Data to use
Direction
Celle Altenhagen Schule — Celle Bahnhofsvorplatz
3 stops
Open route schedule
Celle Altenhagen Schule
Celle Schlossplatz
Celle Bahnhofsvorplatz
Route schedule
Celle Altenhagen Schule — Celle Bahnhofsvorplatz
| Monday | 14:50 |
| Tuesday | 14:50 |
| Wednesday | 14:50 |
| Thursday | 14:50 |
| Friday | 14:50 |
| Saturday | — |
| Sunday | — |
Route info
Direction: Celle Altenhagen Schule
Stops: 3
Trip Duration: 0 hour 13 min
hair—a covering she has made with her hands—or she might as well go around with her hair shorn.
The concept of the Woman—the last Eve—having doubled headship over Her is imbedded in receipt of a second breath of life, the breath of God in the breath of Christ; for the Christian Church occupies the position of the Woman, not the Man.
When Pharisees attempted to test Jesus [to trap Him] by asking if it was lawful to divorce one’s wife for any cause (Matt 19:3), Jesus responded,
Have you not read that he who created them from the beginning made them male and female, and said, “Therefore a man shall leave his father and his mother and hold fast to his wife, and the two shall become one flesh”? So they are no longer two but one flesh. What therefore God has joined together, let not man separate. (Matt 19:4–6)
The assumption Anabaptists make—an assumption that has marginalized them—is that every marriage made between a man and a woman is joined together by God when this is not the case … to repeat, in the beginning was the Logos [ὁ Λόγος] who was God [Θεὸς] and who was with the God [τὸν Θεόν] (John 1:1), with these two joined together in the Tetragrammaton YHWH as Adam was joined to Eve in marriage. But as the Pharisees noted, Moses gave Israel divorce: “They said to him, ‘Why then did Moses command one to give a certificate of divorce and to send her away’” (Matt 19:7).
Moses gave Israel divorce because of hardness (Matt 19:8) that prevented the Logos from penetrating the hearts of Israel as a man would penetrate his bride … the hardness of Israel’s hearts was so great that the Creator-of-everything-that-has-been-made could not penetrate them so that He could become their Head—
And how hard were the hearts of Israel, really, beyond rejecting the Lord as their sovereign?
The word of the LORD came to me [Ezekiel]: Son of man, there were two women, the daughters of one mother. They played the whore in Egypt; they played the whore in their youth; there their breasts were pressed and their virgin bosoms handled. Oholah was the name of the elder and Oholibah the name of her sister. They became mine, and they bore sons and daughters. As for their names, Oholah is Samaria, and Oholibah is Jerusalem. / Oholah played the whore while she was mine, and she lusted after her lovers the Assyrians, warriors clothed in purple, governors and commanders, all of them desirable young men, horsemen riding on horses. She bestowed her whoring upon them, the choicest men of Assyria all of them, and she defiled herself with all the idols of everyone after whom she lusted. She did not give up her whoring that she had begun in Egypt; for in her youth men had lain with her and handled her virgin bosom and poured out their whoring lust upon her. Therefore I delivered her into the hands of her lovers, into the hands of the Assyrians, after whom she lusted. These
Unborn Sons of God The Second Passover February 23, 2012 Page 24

What is required
Give the listing above again, word for word.

Result below
Direction
Celle Altenhagen Schule — Celle Bahnhofsvorplatz
3 stops
Open route schedule
Celle Altenhagen Schule
Celle Schlossplatz
Celle Bahnhofsvorplatz
Route schedule
Celle Altenhagen Schule — Celle Bahnhofsvorplatz
| Monday | 14:50 |
| Tuesday | 14:50 |
| Wednesday | 14:50 |
| Thursday | 14:50 |
| Friday | 14:50 |
| Saturday | — |
| Sunday | — |
Route info
Direction: Celle Altenhagen Schule
Stops: 3
Trip Duration: 0 hour 13 min
hair—a covering she has made with her hands—or she might as well go around with her hair shorn.
The concept of the Woman—the last Eve—having doubled headship over Her is imbedded in receipt of a second breath of life, the breath of God in the breath of Christ; for the Christian Church occupies the position of the Woman, not the Man.
When Pharisees attempted to test Jesus [to trap Him] by asking if it was lawful to divorce one’s wife for any cause (Matt 19:3), Jesus responded,
Have you not read that he who created them from the beginning made them male and female, and said, “Therefore a man shall leave his father and his mother and hold fast to his wife, and the two shall become one flesh”? So they are no longer two but one flesh. What therefore God has joined together, let not man separate. (Matt 19:4–6)
The assumption Anabaptists make—an assumption that has marginalized them—is that every marriage made between a man and a woman is joined together by God when this is not the case … to repeat, in the beginning was the Logos [ὁ Λόγος] who was God [Θεὸς] and who was with the God [τὸν Θεόν] (John 1:1), with these two joined together in the Tetragrammaton YHWH as Adam was joined to Eve in marriage. But as the Pharisees noted, Moses gave Israel divorce: “They said to him, ‘Why then did Moses command one to give a certificate of divorce and to send her away’” (Matt 19:7).
Moses gave Israel divorce because of hardness (Matt 19:8) that prevented the Logos from penetrating the hearts of Israel as a man would penetrate his bride … the hardness of Israel’s hearts was so great that the Creator-of-everything-that-has-been-made could not penetrate them so that He could become their Head—
And how hard were the hearts of Israel, really, beyond rejecting the Lord as their sovereign?
The word of the LORD came to me [Ezekiel]: Son of man, there were two women, the daughters of one mother. They played the whore in Egypt; they played the whore in their youth; there their breasts were pressed and their virgin bosoms handled. Oholah was the name of the elder and Oholibah the name of her sister. They became mine, and they bore sons and daughters. As for their names, Oholah is Samaria, and Oholibah is Jerusalem. / Oholah played the whore while she was mine, and she lusted after her lovers the Assyrians, warriors clothed in purple, governors and commanders, all of them desirable young men, horsemen riding on horses. She bestowed her whoring upon them, the choicest men of Assyria all of them, and she defiled herself with all the idols of everyone after whom she lusted. She did not give up her whoring that she had begun in Egypt; for in her youth men had lain with her and handled her virgin bosom and poured out their whoring lust upon her. Therefore I delivered her into the hands of her lovers, into the hands of the Assyrians, after whom she lusted. These
Unborn Sons of God The Second Passover February 23, 2012 Page 24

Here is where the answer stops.